Effacer le passé: un droit?
A-t-on le droit d’exiger qu’on efface les documents qui témoignent de faits passés qu’on veut faire oublier ? La Cour européenne des droits de l’homme (CEDH) a rendu fin juin une décision qui limite le droit des personnes d’exiger qu’on efface des archives publiques les informations qui ne leur conviennent pas. Mais il demeure clair qu’en droit européen, le droit à la vie privée des condamnés pour crimes graves peut prévaloir sur le droit du public de connaître les faits criminels ayant donné lieu à un procès public. Une telle vision pourrait être importée au Canada.
Deux demi-frères ont été condamnés en 1993 à la prison à perpétuité pour l’assassinat, trois ans plus tôt, d’un acteur allemand. Ils ont tenté sans succès de faire infirmer leur condamnation. Ils ont purgé leur peine jusqu’à leur libération conditionnelle en 2007 et 2008. Aussitôt libérés, ils ont poursuivi des médias qui, lors de leur procès, avaient rapporté leurs faits et gestes ayant conduit à leur condamnation. Ils réclamaient l’effacement de reportages relatant le déroulement de leur procès. En particulier, des articles rendant compte du crime commis et donnant des détails sur la vie des deux condamnés, avec leur nom et photo.
Le droit à l’effacement
Un tribunal de première instance leur a donné raison en invoquant que leur intérêt à ne plus se heurter à leurs gestes criminels aussi longtemps après leur condamnation l’emporte sur l’intérêt du public à en être informé. La Cour d’appel de Hambourg confirma ces décisions en 2008. Elle évoquait notamment le risque que d’autres personnes, tels un voisin, un employeur ou des collègues de travail, puissent repérer le nom des condamnés et mettre en péril leur resocialisation.
Les médias ont contesté ces décisions de censure devant la Cour fédérale allemande. Contrairement aux tribunaux s’étant jusque-là prononcés, celle-ci a décidé que, même s’ils ont purgé leur peine, les deux condamnés pour meurtre ne peuvent se prévaloir d’un « droit absolu » à ne plus se heurter à leurs gestes passés. La Cour a plutôt retenu que le juge appelé à décider d’une demande de censure doit examiner la gravité de l’atteinte aux droits des anciens criminels pouvant résulter de l’existence d’archives sur leurs gestes passés et leur intérêt à se resocialiser. La Cour estime qu’il faut que le juge tienne compte de la manière dont la personne visée est présentée dans le reportage et d’à quel point celui-ci a bénéficié d’un haut degré de diffusion. En clair, réviser a posteriori le contenu des reportages.
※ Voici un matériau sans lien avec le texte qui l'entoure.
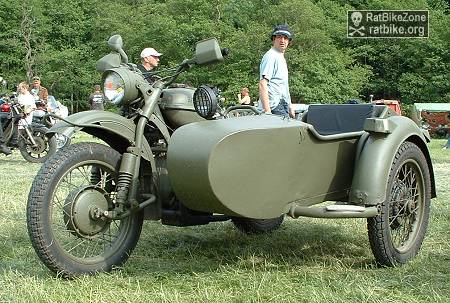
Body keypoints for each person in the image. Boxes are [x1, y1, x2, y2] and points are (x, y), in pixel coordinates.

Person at [258, 24, 295, 118]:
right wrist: (267, 112)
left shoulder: (280, 57)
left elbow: (283, 86)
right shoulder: (271, 56)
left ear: (289, 41)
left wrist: (290, 107)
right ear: (273, 39)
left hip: (282, 105)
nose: (282, 40)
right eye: (279, 37)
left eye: (285, 38)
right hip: (274, 107)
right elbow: (263, 84)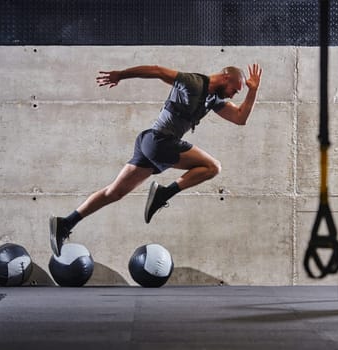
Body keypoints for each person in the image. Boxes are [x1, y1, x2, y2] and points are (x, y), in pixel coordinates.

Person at [49, 63, 263, 256]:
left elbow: (240, 118)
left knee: (114, 192)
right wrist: (120, 75)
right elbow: (157, 71)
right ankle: (163, 193)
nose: (235, 95)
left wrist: (253, 91)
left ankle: (66, 223)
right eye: (236, 89)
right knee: (212, 167)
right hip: (160, 141)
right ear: (226, 77)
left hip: (150, 143)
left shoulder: (212, 99)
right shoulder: (193, 82)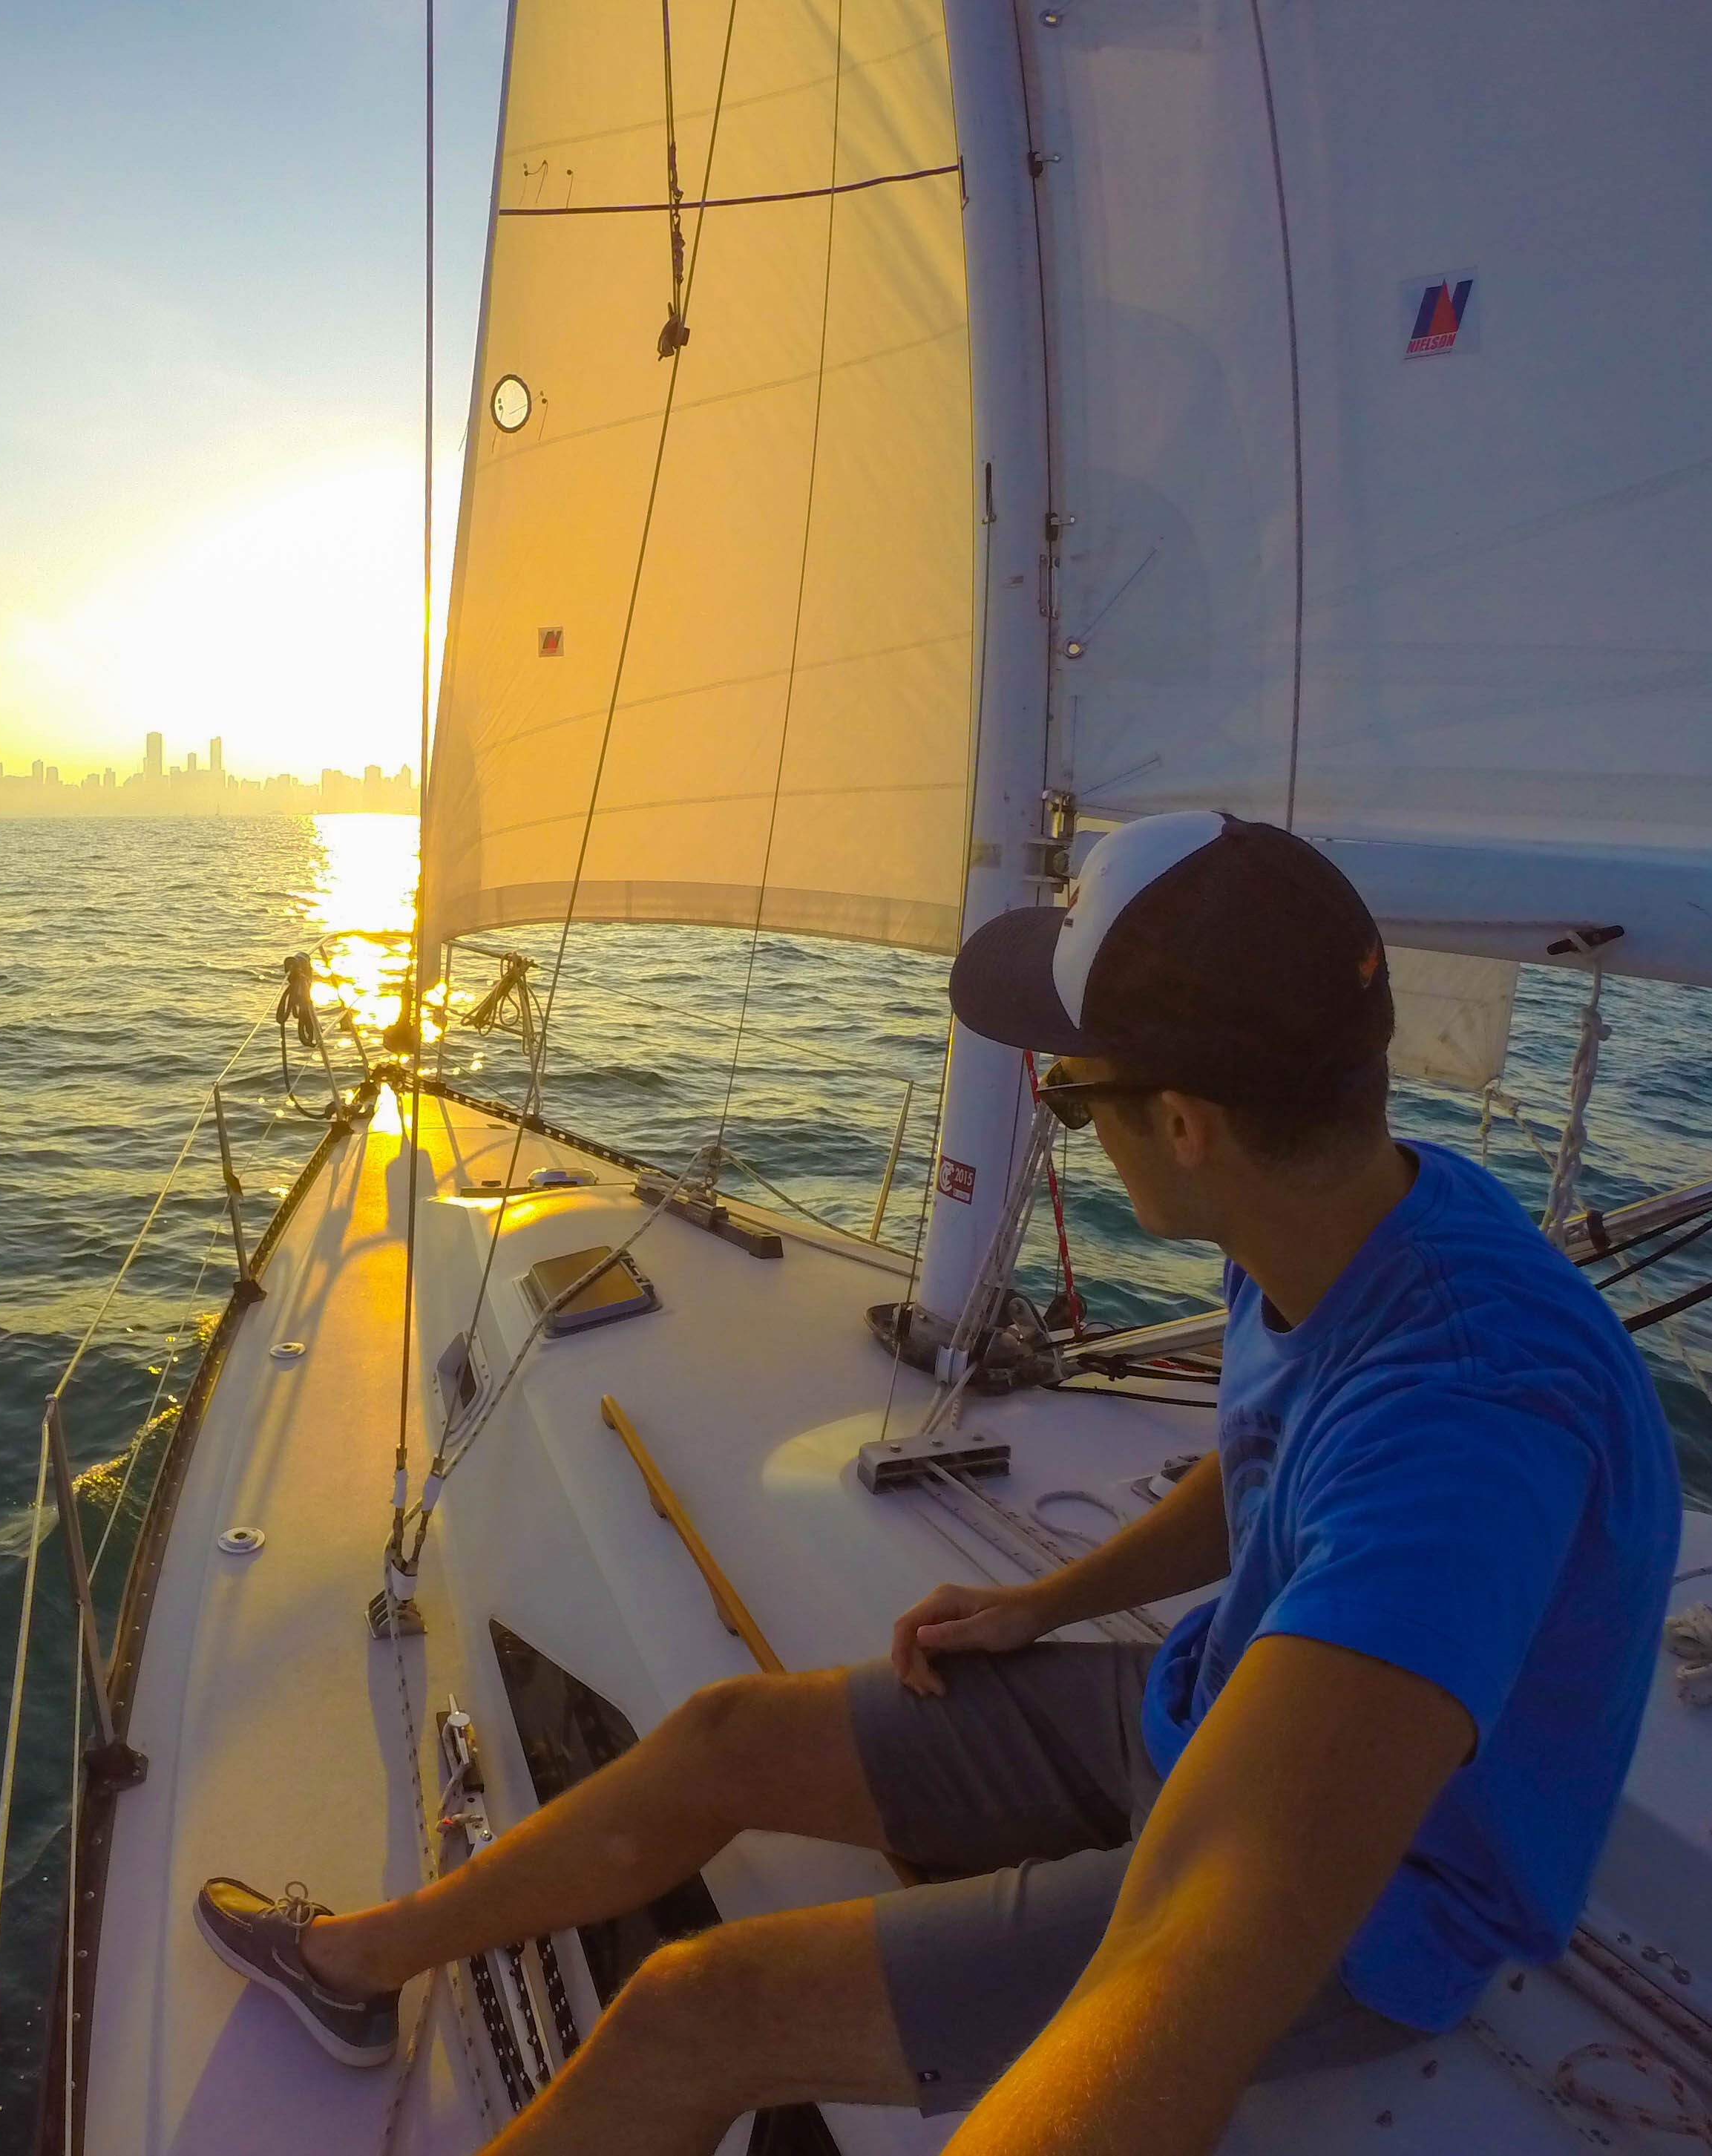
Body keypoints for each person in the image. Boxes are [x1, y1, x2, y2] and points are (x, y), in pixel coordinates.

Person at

La CEDH a confirmé la décision et a convenu avec le Tribunal d’appel allemand que les médias ont pour mission de participer à la formation de l’opinion démocratique en mettant à la disposition du public des informations anciennes conservées dans leurs archives.
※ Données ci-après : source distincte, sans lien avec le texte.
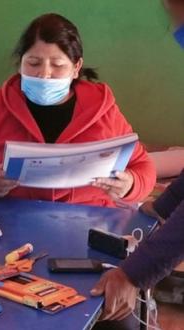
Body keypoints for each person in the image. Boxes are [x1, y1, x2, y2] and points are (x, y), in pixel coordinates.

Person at [0, 13, 155, 207]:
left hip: (87, 223)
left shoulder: (103, 110)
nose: (44, 74)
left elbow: (143, 167)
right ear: (20, 63)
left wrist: (130, 185)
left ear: (76, 67)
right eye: (33, 63)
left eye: (57, 65)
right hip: (8, 222)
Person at [91, 0, 184, 323]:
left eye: (176, 16)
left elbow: (141, 164)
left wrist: (132, 275)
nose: (175, 30)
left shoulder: (101, 104)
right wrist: (164, 205)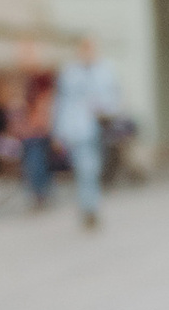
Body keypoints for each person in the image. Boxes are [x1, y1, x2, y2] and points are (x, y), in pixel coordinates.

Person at [51, 34, 121, 230]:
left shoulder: (106, 70)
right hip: (77, 130)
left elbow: (114, 97)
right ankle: (89, 208)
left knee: (94, 169)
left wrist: (105, 108)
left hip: (101, 128)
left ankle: (90, 206)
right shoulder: (69, 73)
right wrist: (58, 133)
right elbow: (61, 103)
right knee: (85, 169)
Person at [13, 43, 58, 208]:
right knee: (37, 162)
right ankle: (40, 193)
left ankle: (40, 194)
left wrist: (36, 123)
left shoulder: (41, 79)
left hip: (37, 129)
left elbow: (45, 103)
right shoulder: (28, 78)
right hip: (31, 129)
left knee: (36, 162)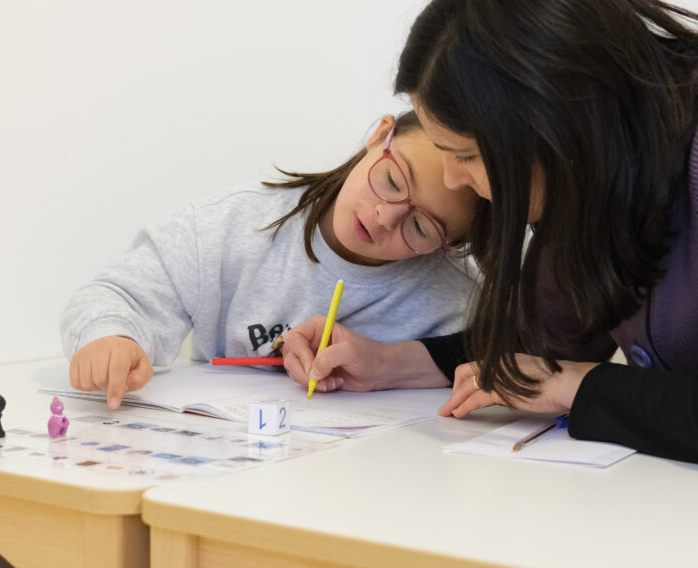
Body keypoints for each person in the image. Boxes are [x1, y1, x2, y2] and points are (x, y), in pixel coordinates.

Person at [282, 0, 698, 478]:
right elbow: (536, 345)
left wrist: (579, 389)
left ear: (555, 123)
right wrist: (389, 363)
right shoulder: (599, 170)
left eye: (465, 156)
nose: (453, 181)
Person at [61, 111, 480, 409]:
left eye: (420, 227)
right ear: (379, 135)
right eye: (391, 180)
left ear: (450, 245)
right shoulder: (232, 226)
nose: (384, 216)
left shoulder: (455, 294)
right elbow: (115, 294)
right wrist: (111, 338)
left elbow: (505, 356)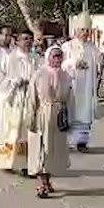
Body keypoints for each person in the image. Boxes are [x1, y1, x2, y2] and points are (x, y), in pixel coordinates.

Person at [27, 45, 73, 198]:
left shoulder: (66, 76)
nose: (57, 60)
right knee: (41, 149)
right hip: (43, 114)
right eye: (54, 56)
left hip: (58, 116)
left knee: (54, 150)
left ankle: (48, 181)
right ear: (48, 57)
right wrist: (31, 117)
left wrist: (70, 118)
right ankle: (42, 184)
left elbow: (70, 99)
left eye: (60, 56)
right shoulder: (39, 74)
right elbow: (32, 98)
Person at [0, 32, 36, 174]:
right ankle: (7, 161)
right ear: (17, 41)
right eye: (25, 39)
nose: (28, 42)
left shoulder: (35, 59)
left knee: (29, 131)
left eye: (30, 39)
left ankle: (26, 164)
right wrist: (15, 82)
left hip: (30, 99)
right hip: (14, 98)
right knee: (12, 131)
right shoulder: (10, 58)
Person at [61, 14, 103, 151]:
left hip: (86, 87)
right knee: (71, 111)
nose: (85, 33)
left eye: (87, 30)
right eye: (83, 30)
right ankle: (67, 141)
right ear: (76, 31)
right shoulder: (67, 47)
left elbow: (99, 66)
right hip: (72, 85)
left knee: (84, 113)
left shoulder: (92, 48)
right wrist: (74, 63)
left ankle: (81, 142)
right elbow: (60, 64)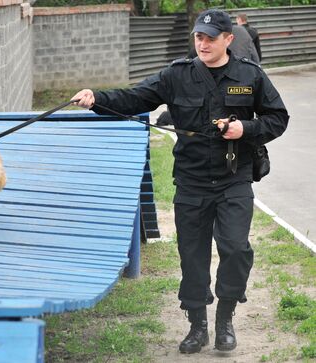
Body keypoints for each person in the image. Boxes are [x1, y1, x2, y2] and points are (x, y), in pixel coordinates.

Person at [71, 9, 288, 354]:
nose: (203, 43)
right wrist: (97, 97)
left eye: (211, 38)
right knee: (192, 255)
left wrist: (244, 129)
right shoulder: (177, 75)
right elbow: (136, 97)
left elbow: (278, 118)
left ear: (228, 40)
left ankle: (225, 319)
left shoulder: (250, 76)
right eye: (199, 37)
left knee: (235, 248)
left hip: (235, 178)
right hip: (191, 180)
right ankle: (197, 325)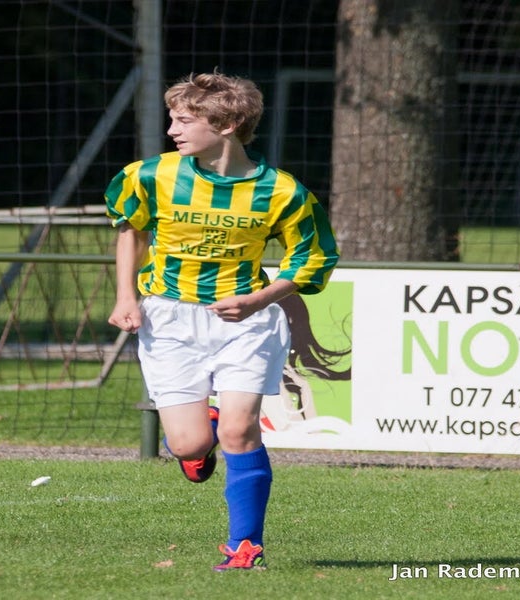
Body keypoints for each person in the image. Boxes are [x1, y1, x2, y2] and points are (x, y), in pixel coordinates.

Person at [104, 71, 339, 571]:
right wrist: (126, 296)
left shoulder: (281, 191)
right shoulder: (151, 176)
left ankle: (245, 547)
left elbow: (313, 257)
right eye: (172, 119)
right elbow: (131, 229)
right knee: (189, 445)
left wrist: (261, 299)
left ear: (228, 125)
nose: (172, 130)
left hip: (246, 323)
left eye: (184, 120)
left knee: (240, 432)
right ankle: (200, 433)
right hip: (169, 318)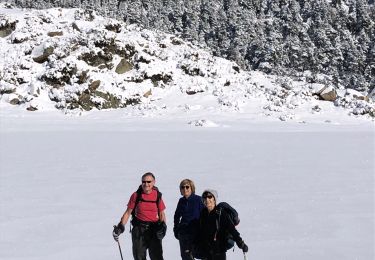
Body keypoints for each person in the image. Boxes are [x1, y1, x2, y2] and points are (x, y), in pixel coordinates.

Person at [113, 172, 167, 260]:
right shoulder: (136, 195)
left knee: (157, 257)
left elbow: (162, 213)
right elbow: (128, 212)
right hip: (139, 230)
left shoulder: (157, 195)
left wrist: (163, 227)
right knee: (139, 257)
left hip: (154, 230)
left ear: (154, 182)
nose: (146, 184)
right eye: (144, 182)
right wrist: (120, 227)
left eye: (149, 182)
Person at [195, 189, 248, 260]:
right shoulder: (203, 214)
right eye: (205, 197)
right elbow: (201, 231)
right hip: (206, 251)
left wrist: (240, 243)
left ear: (214, 199)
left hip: (219, 251)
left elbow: (232, 229)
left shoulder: (221, 213)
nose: (207, 199)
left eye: (210, 197)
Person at [174, 179, 205, 260]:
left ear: (192, 188)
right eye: (182, 187)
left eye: (187, 187)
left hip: (196, 232)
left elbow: (204, 215)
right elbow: (177, 216)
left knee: (201, 254)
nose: (185, 189)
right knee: (186, 256)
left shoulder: (199, 199)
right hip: (184, 233)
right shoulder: (181, 201)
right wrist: (176, 229)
Mais ce qui est inquiétant dans ces décisions est que les tribunaux européens admettent qu’il peut être légitime pour une personne autrefois condamnée de revendiquer l’effacement des archives des médias relatant ses faits et gestes criminels. Si, dans cette affaire particulière, ils estiment que les conditions ne sont pas réunies pour ordonner la censure des archives, ils n’en reconnaissent pas moins qu’une telle censure soit a priori possible.
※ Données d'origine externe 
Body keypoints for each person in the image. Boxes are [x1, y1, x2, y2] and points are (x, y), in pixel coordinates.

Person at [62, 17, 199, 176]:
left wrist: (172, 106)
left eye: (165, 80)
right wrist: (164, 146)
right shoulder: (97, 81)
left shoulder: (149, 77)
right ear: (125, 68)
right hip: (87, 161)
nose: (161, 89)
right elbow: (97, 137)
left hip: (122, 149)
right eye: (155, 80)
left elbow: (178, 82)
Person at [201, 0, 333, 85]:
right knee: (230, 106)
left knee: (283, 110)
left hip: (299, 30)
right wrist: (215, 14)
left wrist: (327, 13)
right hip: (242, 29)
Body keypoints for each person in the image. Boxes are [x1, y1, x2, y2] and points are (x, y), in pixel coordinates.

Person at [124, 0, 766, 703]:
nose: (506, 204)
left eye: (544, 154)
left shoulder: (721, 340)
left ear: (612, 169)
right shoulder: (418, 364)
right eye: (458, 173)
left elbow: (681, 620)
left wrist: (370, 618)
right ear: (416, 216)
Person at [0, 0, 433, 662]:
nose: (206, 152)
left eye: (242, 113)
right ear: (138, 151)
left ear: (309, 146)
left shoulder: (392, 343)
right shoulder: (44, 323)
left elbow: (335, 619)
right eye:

Au nom d’une vision large du droit à la vie privée, les juges européens ne voient pas de problème à ordonner l’effacement de documents qui ne contreviennent pourtant à aucune loi. Il ne s’agit pas ici d’articles qui porteraient fautivement atteinte à la réputation ou à la vie privée des condamnés. Au contraire, il est ici question de censurer des articles qui rapportent des événements publics graves, soit un meurtre et les procès qui ont jugé les accusés trouvés coupables. Difficile d’imaginer une question plus directement liée à l’intérêt public.
Et au Canada ?
Cette affaire illustre les différences entre les conceptions européennes et nord-américaines des droits et libertés. En Europe, on ne voit rien de mal à supprimer de telles informations d’intérêt public. De ce côté-ci de l’Atlantique, on envisage autrement les questions du pardon et de la réhabilitation des personnes ayant autrefois commis des actes criminels.
Par exemple, en droit québécois, c’est uniquement lorsque le rappel de comportements passés n’est pas justifié par un intérêt légitime qu’il peut être puni. Et les tribunaux refusent la suppression de documents d’archives qui ne comportent pas de contenus illégaux.
Mais les visions européennes ont un ascendant au Canada. Dans un document de consultation publié en janvier, le commissaire à la vie privée, appuyé par un comité parlementaire, préconise d’introduire un droit d’exiger l’effacement des liens hypertextes conduisant à des informations publiques sur demande de ceux qui souhaitent faire oublier leurs gestes passés.